— GIVEN DATA —

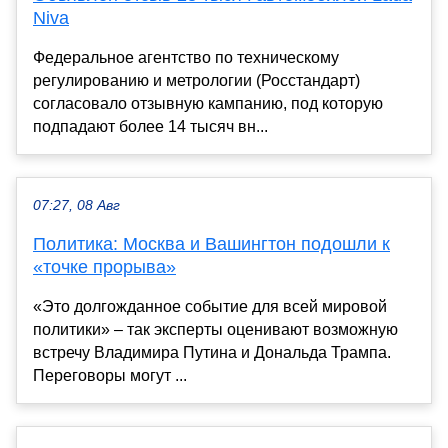
Niva
Федеральное агентство по техническому
регулированию и метрологии (Росстандарт)
согласовало отзывную кампанию, под которую
подпадают более 14 тысяч вн...
07:27, 08 Авг
Политика: Москва и Вашингтон подошли к
«точке прорыва»
«Это долгожданное событие для всей мировой
политики» – так эксперты оценивают возможную
встречу Владимира Путина и Дональда Трампа.
Переговоры могут ...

— THE TASK —
What belongs in the answer is each line above, reproduced exactly, and no picture.

— WRITTEN RESPONSE —
Niva
Федеральное агентство по техническому
регулированию и метрологии (Росстандарт)
согласовало отзывную кампанию, под которую
подпадают более 14 тысяч вн...
07:27, 08 Авг
Политика: Москва и Вашингтон подошли к
«точке прорыва»
«Это долгожданное событие для всей мировой
политики» – так эксперты оценивают возможную
встречу Владимира Путина и Дональда Трампа.
Переговоры могут ...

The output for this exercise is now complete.